Pero si algo recordará ese momento será la mirada perdida de Riquelme, el gran jugador se tornó en fantasma sobre el campo, atravesó la frágil línea que separa la gloria del fracaso, y eso, como tantas otras veces, lo ha dibujado magistralmente Julio César Iglesias.
De pronto, Riquelme supo que vivía en un mundo vertical: la luna del escaparate. Puso aquel balón sobre el punto blanco, se sintió atrapado en una extraña turbulencia y detectó varios fenómenos inexplicables. Descubrió que el cosmos revienta por la garganta y percibió sobre las sienes un fluido sonoro en el que se confundían el sueño de París, la nariz remachada de Van Gaal, las patillas colgantes de Bianchi, los pases curvos al loco Palermo, La Bombonera, el dulce de leche y otros amores de infancia.
Levantó la mirada y comprobó que su pasado y su futuro cabían en dieciocho metros cuadrados de portería. Antes de tomar impulso se dijo que nunca había tenido una lengua tan pastosa, así que decidió sacudirse el hormigueo y reunió las últimas gotas de saliva. Como si el miedo se pudiera escupir.

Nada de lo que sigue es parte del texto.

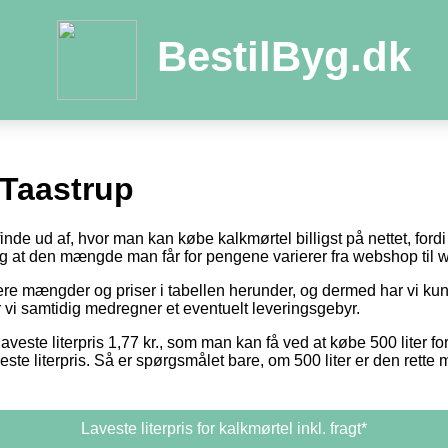
BestilByg.dk
 Taastrup
 finde ud af, hvor man kan købe kalkmørtel billigst på nettet, for
 og at den mængde man får for pengene varierer fra webshop til
otere mængder og priser i tabellen herunder, og dermed har vi k
or vi samtidig medregner et eventuelt leveringsgebyr.
aveste literpris 1,77 kr., som man kan få ved at købe 500 liter fo
este literpris. Så er spørgsmålet bare, om 500 liter er den rett
Laveste literpris for kalkmørtel inkl. fragt*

Entonces le vinieron a la memoria las tres teorías sobre el tiro penal. A saber, podía cruzar los dedos y pulverizar la pelota con el macizo del empeine, o confiar en que el arquero anticipase la estirada y disparar al vacío, o sencillamente elegir una esquina y lanzar un tiro rasante. En el último momento optó por la más conservadora: para mayor seguridad aplicaría la tercera.

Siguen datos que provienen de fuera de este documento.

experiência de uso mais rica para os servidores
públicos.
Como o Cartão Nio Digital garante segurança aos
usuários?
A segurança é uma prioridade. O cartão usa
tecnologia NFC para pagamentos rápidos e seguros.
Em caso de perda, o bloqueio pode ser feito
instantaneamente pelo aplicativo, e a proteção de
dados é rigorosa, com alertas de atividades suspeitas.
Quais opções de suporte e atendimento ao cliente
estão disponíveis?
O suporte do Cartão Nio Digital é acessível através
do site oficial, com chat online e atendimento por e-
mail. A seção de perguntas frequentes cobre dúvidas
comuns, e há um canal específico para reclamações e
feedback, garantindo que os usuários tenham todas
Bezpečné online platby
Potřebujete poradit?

Enfrente estaba Lehmann, un descolorido muñeco alemán que, en aplicación de la ordenanza que patentaron sus colegas Bodo Illgner y Oliver Khan, bailaba con la suavidad prusiana de un oficial de húsares o, más exactamente, con la gracia equina del caballo del oficial.

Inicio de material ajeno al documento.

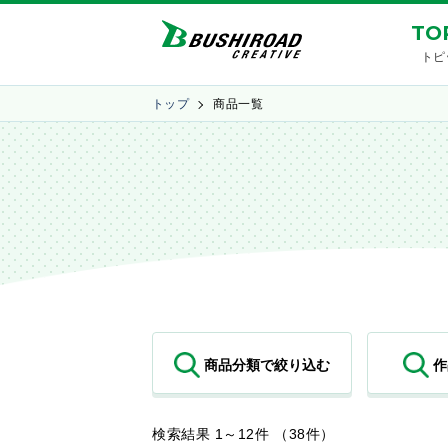
TO
トピ
トップ
商品一覧
検索結果 1～12件 （38件）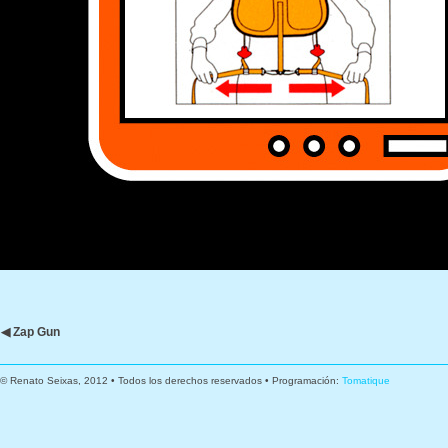
◀ Zap Gun
© Renato Seixas, 2012 • Todos los derechos reservados • Programación:
Tomatique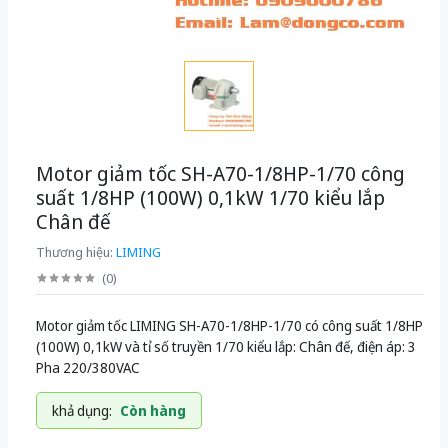
Motor giảm tốc SH-A70-1/8HP-1/70 công
suất 1/8HP (100W) 0,1kW 1/70 kiểu lắp
Chân đế
Thương hiệu:
LIMING
(
0
)
Motor giảm tốc LIMING SH-A70-1/8HP-1/70 có công suất 1/8HP
(100W) 0,1kW và tỉ số truyền 1/70 kiểu lắp: Chân đế, điện áp: 3
Pha 220/380VAC
khả dụng:
Còn hàng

Aquel montón de proteínas podía saltar lo que quisiera, pensaba Román, porque él, Topo Giggio, héroe de la Intercontinental y príncipe del toque, ya tenía la decisión tomada y, mirá vos, todo el tiempo se condensaba en un instante flexible, un temblor de banderas y un zumbido arterial.
Sólo había un problema: en su cabeza teutona, Lehmann también tenía un plan. Lo propio era que Riquelme golpease de derecha a izquierda; conociendo su potencia natural sacaría un morterazo junto al palo: en ese caso no lo alcanzaría ni el gato que atrapa la golondrina. Así, pues, habría que volar hacia el lado contrario por si, entre escupitajo y escupitajo, a aquel zombi de amarillo le daba la ventolera y se decidía por el toque lento, invertido y plano con el que sueñan los porteros en apuros.
Juan Román Riquelme miró la pelota: con su triple anillo rojo parecía el logotipo de Saturno. Lanzó la última perdigonada hacia la hierba, arrancó como un autómata, disparó con amortiguador y vio, horrorizado, que Lehmann atajaba, el mundo se deshacía y las banderas doradas eran en realidad un torbellino de hojarasca movido por el temporal.
Sabemos que aquello fue un cataclismo, pero volvé a la vida, Román.
2 comentarios:
estuve en el Madrigal, contra el Everton, el ManUnited, el Rangers y el Inter. Yo estuve en Wembley el 20 de mayo de 1992, en algún partido de primera fase después, y en la semifinal en el Camp Nou contra el Oporto (3-0). Claro, aquello era otro nivel futbolístico. Pero sin duda, y por sorpresa, aunque no tanta, quizás, he podido gozar de muy cerca y como de pasada, como si estuviéramos en un simple partido de fútbol regional -sano regionalismo- del equipo del pueblo, otra vez de nada menos que de la Copa de Europa: previa, primera fase, octavos, cuartos. Cada partido una final. Una gozada. En fin, de leyenda.